The FTC has flatly refused to provide Nerium with its own alleged analysis upon which it bases its belief that Nerium is a pyramid scheme.28 In fact, the FTC has advised that it does not intend to share its analysis with Plaintiffs until after a lawsuit is filed

The FTC’s analysis is based on ‘at least sixteen waves of documents, complete copies of its internal databases through 201724, and detailed economic analysis of same’ provided by Neora to the FTC.

Neora argues that running an MLM company paying 99% of commissions tied to recruitment isn’t illegal “under the law”.

And when they told the FTC that, the regulator supposedly “abandoned the law”.

As per their own commissioned analysis, Neora claims 77% of commissions paid out are “for sales of product to ultimate end users.”

The problem is the vast majority of “end users” are distributors (thus tying commissions paid out to recruitment instead of retail sales).

One redeeming claim made by Neora is that

in 2016 and 2017, about 60 percent of Nerium’s total sales were to non-business participant “Preferred Customers”.

Omitted however is whether those preferred customers are genuine retail customers or distributors who failed to qualify for commissions and/or hadn’t recruited anyone yet (failed arguments also raised by Herbalife and Vemma).

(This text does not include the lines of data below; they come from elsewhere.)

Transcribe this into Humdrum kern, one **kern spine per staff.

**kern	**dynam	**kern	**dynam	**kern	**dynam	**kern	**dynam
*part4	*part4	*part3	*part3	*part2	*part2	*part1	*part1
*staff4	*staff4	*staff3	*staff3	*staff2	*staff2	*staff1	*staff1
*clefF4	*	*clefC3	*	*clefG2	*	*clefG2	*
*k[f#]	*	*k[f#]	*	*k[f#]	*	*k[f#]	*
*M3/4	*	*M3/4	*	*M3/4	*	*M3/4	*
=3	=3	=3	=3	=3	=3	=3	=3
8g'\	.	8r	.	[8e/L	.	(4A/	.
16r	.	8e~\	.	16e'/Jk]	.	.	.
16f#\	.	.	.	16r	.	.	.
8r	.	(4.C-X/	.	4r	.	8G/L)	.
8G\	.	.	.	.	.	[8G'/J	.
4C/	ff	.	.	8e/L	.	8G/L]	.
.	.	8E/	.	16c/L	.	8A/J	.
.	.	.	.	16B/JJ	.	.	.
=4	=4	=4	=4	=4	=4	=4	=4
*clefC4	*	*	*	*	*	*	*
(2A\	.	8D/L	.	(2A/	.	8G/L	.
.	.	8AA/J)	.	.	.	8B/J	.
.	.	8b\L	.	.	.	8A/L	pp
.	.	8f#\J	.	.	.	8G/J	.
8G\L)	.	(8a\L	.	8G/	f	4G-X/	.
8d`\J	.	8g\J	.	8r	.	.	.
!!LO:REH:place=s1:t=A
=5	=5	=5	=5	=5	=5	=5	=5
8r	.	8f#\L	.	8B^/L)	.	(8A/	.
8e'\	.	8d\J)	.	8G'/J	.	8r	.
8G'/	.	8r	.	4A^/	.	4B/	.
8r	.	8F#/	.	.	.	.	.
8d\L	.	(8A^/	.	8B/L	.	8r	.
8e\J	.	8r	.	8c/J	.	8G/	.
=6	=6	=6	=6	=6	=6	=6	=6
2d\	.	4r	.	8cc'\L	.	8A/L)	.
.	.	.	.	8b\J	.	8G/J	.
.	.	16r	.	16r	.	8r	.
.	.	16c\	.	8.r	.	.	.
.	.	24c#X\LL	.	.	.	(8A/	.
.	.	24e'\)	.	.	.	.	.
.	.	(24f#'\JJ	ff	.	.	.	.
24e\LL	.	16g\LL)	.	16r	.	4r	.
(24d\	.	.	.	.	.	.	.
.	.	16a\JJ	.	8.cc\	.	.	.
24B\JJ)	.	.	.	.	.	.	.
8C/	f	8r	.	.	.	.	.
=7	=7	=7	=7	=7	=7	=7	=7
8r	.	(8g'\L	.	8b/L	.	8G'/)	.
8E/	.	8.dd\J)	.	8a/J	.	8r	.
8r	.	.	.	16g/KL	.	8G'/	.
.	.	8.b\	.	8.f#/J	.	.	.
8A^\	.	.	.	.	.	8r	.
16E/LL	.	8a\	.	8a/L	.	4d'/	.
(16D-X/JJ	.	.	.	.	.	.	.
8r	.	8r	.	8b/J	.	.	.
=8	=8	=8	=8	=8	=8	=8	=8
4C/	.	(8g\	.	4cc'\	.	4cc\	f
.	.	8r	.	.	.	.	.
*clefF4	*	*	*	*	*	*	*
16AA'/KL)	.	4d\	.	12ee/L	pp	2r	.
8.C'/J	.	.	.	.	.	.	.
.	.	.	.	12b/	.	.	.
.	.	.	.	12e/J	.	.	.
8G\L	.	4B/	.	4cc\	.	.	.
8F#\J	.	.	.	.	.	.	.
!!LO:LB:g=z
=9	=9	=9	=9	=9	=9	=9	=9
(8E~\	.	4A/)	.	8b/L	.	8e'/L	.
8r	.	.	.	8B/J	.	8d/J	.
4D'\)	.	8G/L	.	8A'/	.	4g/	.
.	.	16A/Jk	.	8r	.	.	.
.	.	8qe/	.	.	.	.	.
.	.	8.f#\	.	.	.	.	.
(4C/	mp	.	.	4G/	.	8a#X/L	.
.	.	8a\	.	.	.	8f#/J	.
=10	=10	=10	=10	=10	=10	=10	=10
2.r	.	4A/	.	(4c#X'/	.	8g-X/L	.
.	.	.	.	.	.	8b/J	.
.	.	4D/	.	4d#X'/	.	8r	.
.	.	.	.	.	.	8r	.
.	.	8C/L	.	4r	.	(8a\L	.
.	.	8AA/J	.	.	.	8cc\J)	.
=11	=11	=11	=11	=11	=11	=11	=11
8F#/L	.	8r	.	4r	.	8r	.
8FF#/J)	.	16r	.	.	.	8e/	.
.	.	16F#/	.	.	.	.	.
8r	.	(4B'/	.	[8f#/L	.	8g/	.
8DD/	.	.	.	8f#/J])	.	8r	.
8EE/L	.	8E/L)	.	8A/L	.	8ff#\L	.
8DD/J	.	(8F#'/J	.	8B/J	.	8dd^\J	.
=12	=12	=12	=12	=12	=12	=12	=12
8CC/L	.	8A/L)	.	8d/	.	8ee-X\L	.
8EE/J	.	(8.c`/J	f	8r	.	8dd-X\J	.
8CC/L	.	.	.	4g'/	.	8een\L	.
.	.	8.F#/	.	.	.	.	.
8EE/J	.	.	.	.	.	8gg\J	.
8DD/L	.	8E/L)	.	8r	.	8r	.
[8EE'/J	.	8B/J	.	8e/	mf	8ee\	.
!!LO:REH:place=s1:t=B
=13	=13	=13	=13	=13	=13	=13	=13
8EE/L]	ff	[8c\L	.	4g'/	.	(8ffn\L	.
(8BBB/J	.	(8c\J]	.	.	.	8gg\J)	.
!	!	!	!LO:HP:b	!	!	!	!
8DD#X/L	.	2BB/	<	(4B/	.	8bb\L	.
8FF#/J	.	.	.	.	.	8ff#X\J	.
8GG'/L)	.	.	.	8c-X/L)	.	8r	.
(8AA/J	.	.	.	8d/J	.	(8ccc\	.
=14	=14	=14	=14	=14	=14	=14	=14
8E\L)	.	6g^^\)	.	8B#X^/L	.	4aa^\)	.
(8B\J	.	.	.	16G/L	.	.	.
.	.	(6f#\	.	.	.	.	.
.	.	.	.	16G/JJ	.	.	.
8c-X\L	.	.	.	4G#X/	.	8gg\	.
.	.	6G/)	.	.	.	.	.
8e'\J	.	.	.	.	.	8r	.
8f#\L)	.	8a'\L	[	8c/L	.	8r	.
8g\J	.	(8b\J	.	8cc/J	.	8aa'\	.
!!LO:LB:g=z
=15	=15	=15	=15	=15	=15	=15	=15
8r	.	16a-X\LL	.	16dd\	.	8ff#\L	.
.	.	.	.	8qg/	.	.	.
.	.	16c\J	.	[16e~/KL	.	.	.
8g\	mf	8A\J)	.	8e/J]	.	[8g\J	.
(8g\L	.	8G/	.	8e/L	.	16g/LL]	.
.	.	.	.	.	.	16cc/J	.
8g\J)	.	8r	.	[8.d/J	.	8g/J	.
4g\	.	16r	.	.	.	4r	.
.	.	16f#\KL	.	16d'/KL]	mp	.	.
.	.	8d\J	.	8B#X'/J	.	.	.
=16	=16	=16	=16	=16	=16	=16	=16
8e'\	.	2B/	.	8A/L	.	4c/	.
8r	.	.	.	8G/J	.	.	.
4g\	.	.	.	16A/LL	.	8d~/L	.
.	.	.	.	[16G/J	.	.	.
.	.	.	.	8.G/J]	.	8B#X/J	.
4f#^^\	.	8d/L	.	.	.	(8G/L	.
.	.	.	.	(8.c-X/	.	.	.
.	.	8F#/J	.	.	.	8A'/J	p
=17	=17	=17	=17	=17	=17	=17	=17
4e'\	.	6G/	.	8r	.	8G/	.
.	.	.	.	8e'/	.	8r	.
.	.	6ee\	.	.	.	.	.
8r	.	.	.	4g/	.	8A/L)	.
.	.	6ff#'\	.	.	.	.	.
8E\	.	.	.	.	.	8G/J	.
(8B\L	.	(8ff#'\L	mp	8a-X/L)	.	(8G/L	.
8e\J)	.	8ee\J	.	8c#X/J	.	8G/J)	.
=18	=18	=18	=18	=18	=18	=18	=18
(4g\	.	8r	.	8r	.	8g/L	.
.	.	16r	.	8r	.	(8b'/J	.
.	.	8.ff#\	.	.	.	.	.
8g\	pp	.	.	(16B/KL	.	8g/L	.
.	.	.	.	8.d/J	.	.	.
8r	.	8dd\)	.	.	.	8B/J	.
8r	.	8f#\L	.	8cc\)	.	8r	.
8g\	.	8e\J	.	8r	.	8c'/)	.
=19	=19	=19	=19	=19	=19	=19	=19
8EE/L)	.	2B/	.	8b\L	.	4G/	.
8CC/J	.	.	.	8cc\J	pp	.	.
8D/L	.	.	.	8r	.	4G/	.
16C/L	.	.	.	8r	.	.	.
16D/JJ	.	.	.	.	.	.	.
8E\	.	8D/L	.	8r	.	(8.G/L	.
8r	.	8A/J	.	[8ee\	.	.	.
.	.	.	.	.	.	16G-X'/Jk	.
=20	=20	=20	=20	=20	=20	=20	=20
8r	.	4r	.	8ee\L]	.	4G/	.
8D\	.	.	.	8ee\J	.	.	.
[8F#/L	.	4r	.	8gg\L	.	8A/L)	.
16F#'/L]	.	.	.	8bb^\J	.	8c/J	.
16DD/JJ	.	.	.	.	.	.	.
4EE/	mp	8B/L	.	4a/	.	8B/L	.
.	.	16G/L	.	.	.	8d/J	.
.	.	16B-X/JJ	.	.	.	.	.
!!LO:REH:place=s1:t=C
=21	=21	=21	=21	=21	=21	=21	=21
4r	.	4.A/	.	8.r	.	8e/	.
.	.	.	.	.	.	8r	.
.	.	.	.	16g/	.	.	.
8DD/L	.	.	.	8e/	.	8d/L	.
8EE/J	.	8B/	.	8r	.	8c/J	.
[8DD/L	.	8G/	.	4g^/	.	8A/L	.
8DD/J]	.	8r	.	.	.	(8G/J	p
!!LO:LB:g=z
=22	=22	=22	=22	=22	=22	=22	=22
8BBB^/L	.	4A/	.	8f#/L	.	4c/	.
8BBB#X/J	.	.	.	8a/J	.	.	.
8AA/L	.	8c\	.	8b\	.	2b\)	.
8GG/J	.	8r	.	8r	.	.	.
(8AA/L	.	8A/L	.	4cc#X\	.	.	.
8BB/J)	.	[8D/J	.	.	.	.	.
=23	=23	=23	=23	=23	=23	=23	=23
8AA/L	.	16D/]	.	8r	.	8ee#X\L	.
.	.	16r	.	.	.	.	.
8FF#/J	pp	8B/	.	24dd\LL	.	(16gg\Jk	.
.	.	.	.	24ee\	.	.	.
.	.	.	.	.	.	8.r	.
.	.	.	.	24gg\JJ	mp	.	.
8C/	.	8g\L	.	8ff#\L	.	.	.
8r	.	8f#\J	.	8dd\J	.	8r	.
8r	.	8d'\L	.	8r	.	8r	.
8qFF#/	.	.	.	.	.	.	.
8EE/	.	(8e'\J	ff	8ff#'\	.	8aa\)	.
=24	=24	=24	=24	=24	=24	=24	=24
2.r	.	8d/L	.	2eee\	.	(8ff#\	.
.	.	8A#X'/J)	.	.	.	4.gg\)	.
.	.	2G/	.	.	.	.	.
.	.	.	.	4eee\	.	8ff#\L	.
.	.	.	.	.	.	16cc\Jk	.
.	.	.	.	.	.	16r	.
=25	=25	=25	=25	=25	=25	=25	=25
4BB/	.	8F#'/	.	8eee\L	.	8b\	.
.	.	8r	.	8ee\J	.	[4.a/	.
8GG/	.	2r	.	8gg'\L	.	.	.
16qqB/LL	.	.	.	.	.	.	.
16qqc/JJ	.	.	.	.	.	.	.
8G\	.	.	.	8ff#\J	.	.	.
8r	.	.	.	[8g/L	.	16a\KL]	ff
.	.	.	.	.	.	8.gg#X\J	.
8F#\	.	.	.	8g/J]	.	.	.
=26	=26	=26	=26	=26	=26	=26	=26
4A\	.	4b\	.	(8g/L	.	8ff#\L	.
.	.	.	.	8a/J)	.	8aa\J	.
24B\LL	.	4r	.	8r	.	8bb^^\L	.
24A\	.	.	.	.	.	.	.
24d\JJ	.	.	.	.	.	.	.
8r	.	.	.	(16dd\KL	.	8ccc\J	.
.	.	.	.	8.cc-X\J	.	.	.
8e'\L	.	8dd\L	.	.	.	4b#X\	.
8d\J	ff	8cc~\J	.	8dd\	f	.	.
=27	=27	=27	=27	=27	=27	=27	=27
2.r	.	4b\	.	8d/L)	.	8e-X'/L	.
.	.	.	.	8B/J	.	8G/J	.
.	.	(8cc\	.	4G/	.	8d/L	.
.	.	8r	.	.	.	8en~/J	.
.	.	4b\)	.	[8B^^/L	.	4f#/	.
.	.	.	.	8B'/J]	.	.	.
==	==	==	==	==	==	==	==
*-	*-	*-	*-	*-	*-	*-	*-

Ominously, Neora states that if 1% of commissions paid out are tied to retail sales makes for a pyramid scheme

then there are likely no legal MLMs in the U.S.

This simply cannot be the law and it is not.

One last point I’d like to clarify is my stance on Neora’s business model, and reliance on the FTC’s investigative data.

I’m taking the FTC’s 1% claim at face value precisely because I’ve gone over Nerium’s and Neora’s business models.

An MLM compensation plan with no retail volume requirements and an emphasis on distributor autoship recruitment lends itself to being a pyramid scheme.

You can pull “but we don’t require our distributors to purchase anything” pseudo-compliance, as Neora has done.

But at the end of the day if the majority of distributors are qualifying for commissions on their own purchase as opposed to retail volume, and the majority of commissions paid out are tied to these purchases (typical of a distributor autoship recruitment scheme), then you’re looking at a pyramid scheme.

Neora can file a lawsuit and harp on about this not being explicitly referenced in US law, but I don’t like their chances in court.

If 99% of commissions Neora is paying out have nothing to do with retail sales, as the FTC alleges, best of luck defending that.

Remember, if the FTC’s 1% analysis is factually correct (and I have no reason to believe it isn’t, given Neora’s compensation plan), then Neora prevailing in either action equates to the legalization of product-based pyramid schemes in the US.

I can’t see that happening.

What I would like to see is a definitive ruling, although one could argue we already got that in 2014 with FHTM (they also had “products” and “end consumer”).